(WHAT YOU SHOULD DO):
In the records that follow, find each line containing "Заказать" and copy it.

Stored data entries
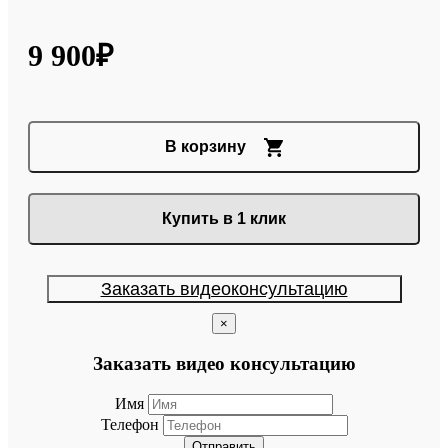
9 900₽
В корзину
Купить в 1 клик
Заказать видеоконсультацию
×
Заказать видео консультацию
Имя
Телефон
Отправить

==

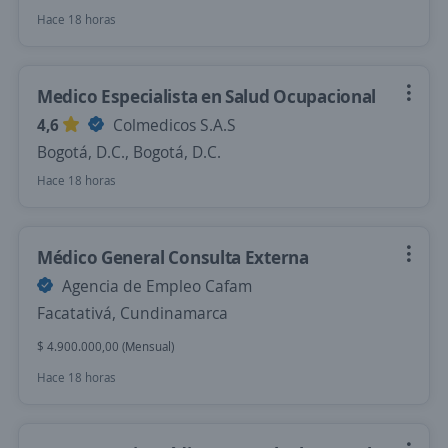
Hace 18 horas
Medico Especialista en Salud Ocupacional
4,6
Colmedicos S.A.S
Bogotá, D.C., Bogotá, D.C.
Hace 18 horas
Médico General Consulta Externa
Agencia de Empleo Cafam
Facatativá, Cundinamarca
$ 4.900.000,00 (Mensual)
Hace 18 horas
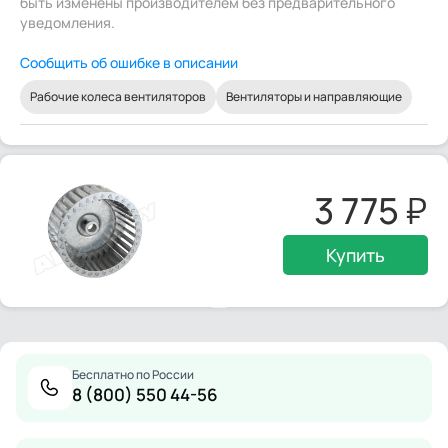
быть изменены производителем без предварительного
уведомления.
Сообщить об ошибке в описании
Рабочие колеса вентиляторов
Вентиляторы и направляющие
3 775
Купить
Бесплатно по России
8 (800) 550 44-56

...

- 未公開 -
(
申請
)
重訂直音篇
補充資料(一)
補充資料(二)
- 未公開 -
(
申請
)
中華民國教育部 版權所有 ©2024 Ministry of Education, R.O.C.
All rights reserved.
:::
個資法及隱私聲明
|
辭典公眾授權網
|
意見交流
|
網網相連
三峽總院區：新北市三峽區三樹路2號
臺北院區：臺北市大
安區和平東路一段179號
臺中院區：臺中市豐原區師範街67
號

(SOLVED EXERCISE):
Заказать видеоконсультацию
Заказать видео консультацию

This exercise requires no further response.